Opening with the weird, lovely "Sunspots," Mould -- who was clad in a Minnesota-emblazoned T-shirt -- and bassist Jason Narducy and cellist Alison Chesley quickly rolled into "Wishing Well." It was already apparent the ex-Hüsker Dü/Sugar principal fashioned such a fantastic, pliable, yet sturdy set of songs for Workbook, that they translated to buzzsaw amplification seamlessly and took on a bit of a new sheen in the process.
As the set progressed with a wrenching version of "See a Little Light," it was clearly not going to be a by-the-numbers, front-to-back treatment of the album. Just a few songs in, Mould threw the first curveball, with "Stand Guard" and "Stop Your Crying, both from 1990's Black Sheets of Rain. The surprises continued with "No Reservations," a song from his days in Hüsker Dü, all the while looking like he was having the time of his life.
|Photo by Tony Nelson|
The band got back to the immediate matter at hand with "Poison Years" and "Brasilia Crossed With Trenton" highlighting another magic trick, just another of several Mould managed during the Workbook song cycle. These songs have aged much the way human beings do, growing somehow more complex, more contradictory, more knowing. It's seemingly impossible, as the lyrics have not changed and songs, in a broad sense, are static entities, yet it could not be denied. The sadness and conflict apparent on every note of Workbook never became quaint or hokey. Instead, it became simply more human.

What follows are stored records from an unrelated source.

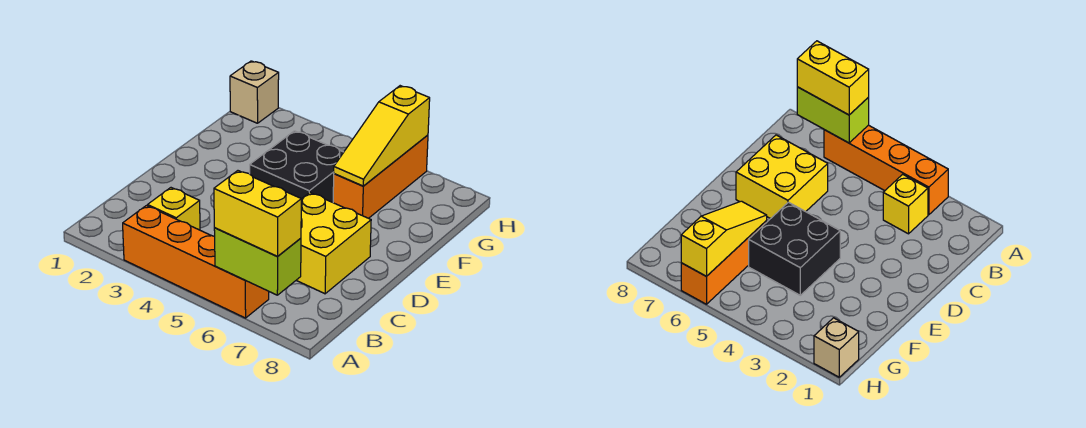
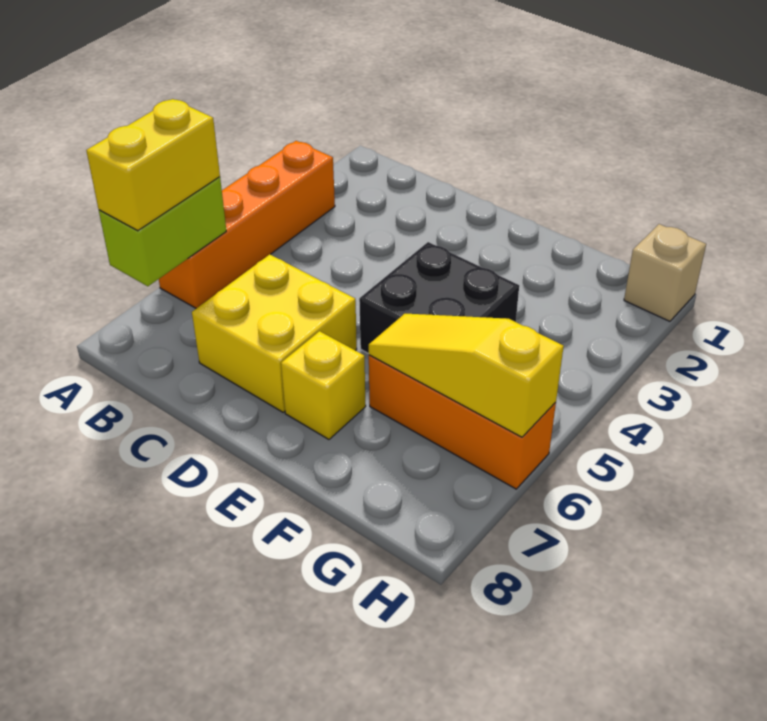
yellow 1x1 brick [148,188,200,230] -> yellow 1x1 brick moved to [281,331,366,439]

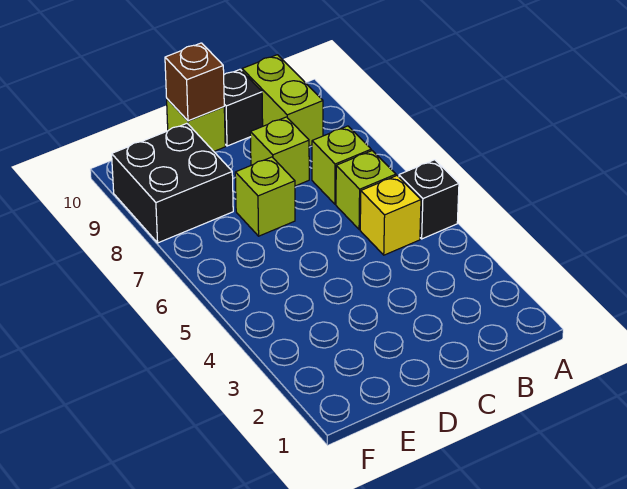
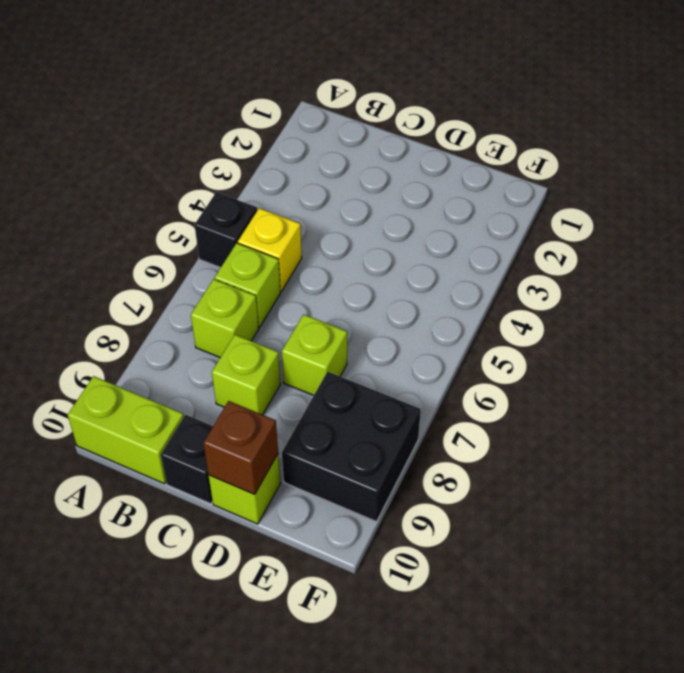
lime 1x2 brick [242,55,323,146] -> lime 1x2 brick turned to [68,376,184,484]

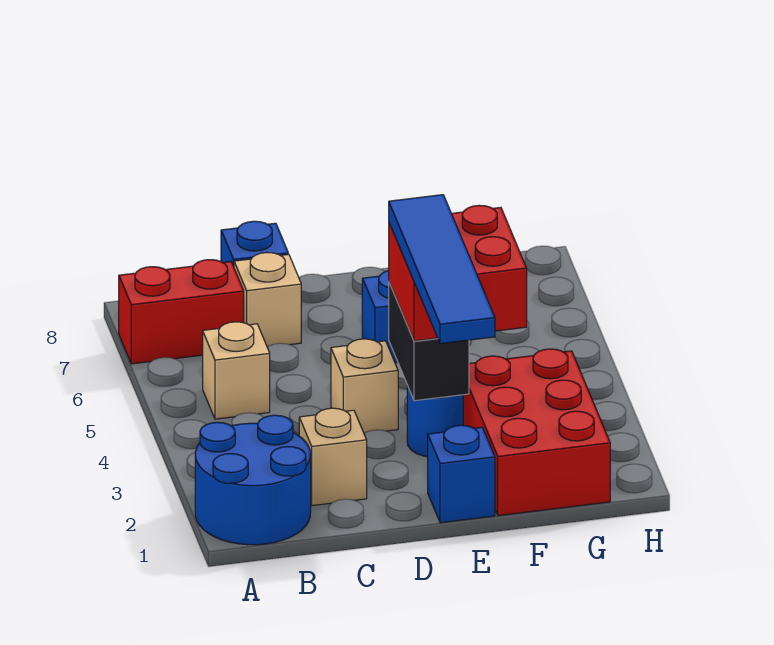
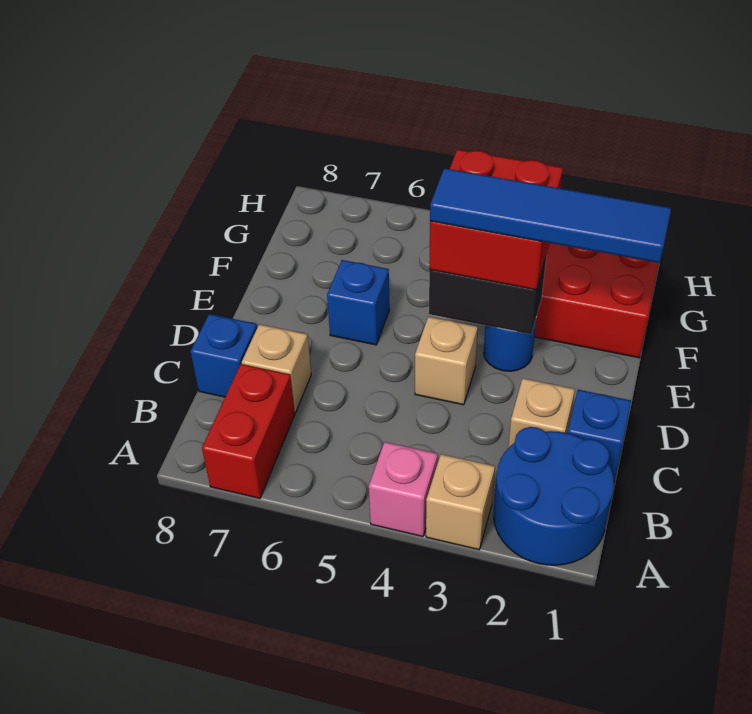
none -> pink 1x1 brick [369,442,438,537]
tan 1x1 brick [203,322,270,419] -> tan 1x1 brick moved to [426,454,495,550]
blue 1x1 brick [428,425,495,523] -> blue 1x1 brick moved to [568,390,631,482]

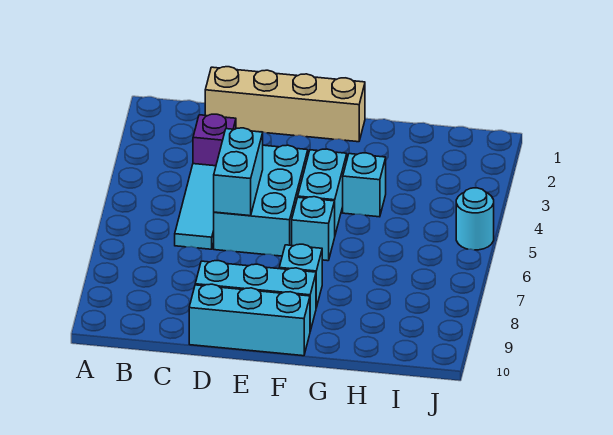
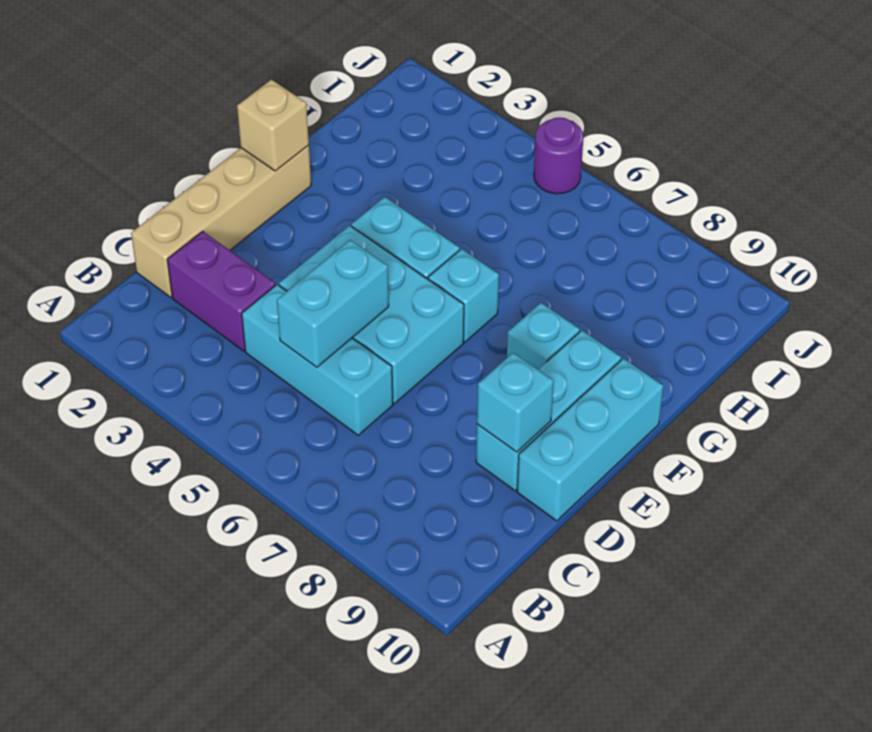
purple 1x1 brick [193,114,236,166] -> purple 1x2 brick [167,231,276,351]
cyan 1x3 tile [175,164,216,249] -> cyan 1x3 brick [242,285,393,435]
cyan 1x2 brick [214,128,263,216] -> cyan 1x2 brick turned to [277,240,389,367]
none -> tan 1x1 brick [237,80,309,171]
cyan 1x1 brick [343,153,386,217] -> cyan 1x1 brick moved to [477,353,554,452]
cyan 1x1 round brick [456,188,494,250] -> purple 1x1 round brick [534,117,583,194]

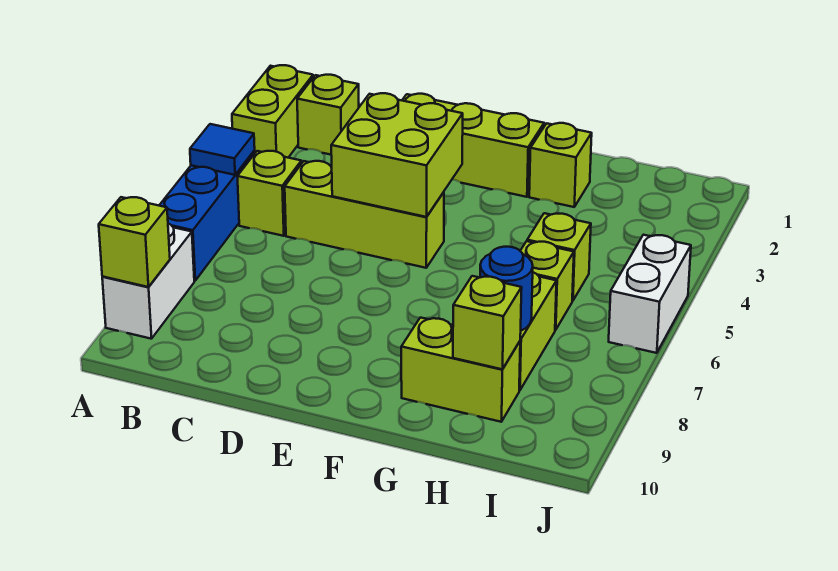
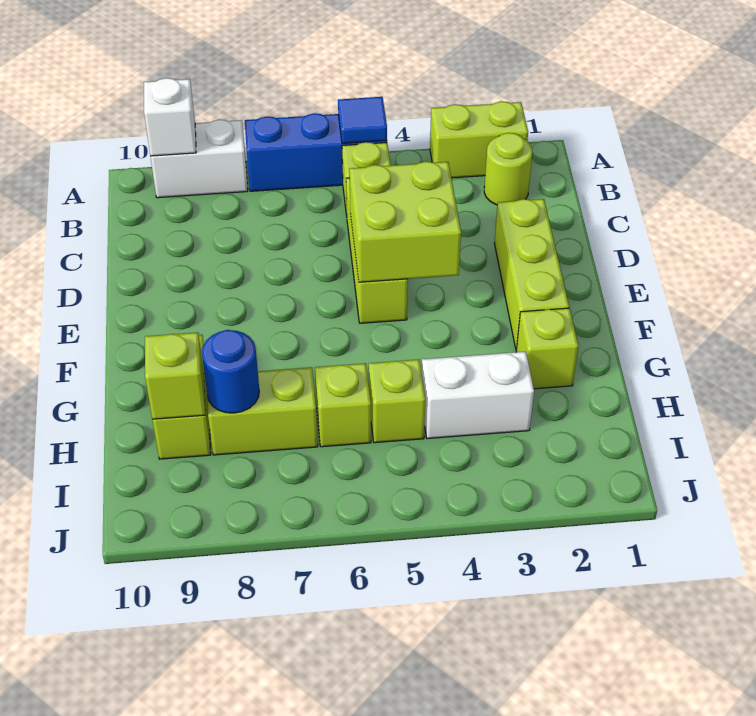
lime 1x1 brick [99,197,170,287] -> white 1x1 brick [144,78,196,156]
lime 1x1 brick [297,75,359,155] -> lime 1x1 round brick [484,133,532,205]
white 1x2 brick [609,235,691,353] -> white 1x2 brick moved to [422,352,534,439]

"Sinners and Their Repentances" was next, followed by "Lonely Afternoon." The latter was possibly the only song that lost a bit in translation to electric. Its quiet nature, which could sound almost whispery at low volume, simply washed out a bit plugged in. "The Descent" from 2012's Silver Age dovetailed nicely with all the nostalgia, proving that Mould has written songs in a way that's somehow timeless. He threw in "Walls in Time" from 2008's District Line for good measure, explaining that it was actually an outtake from Workbook.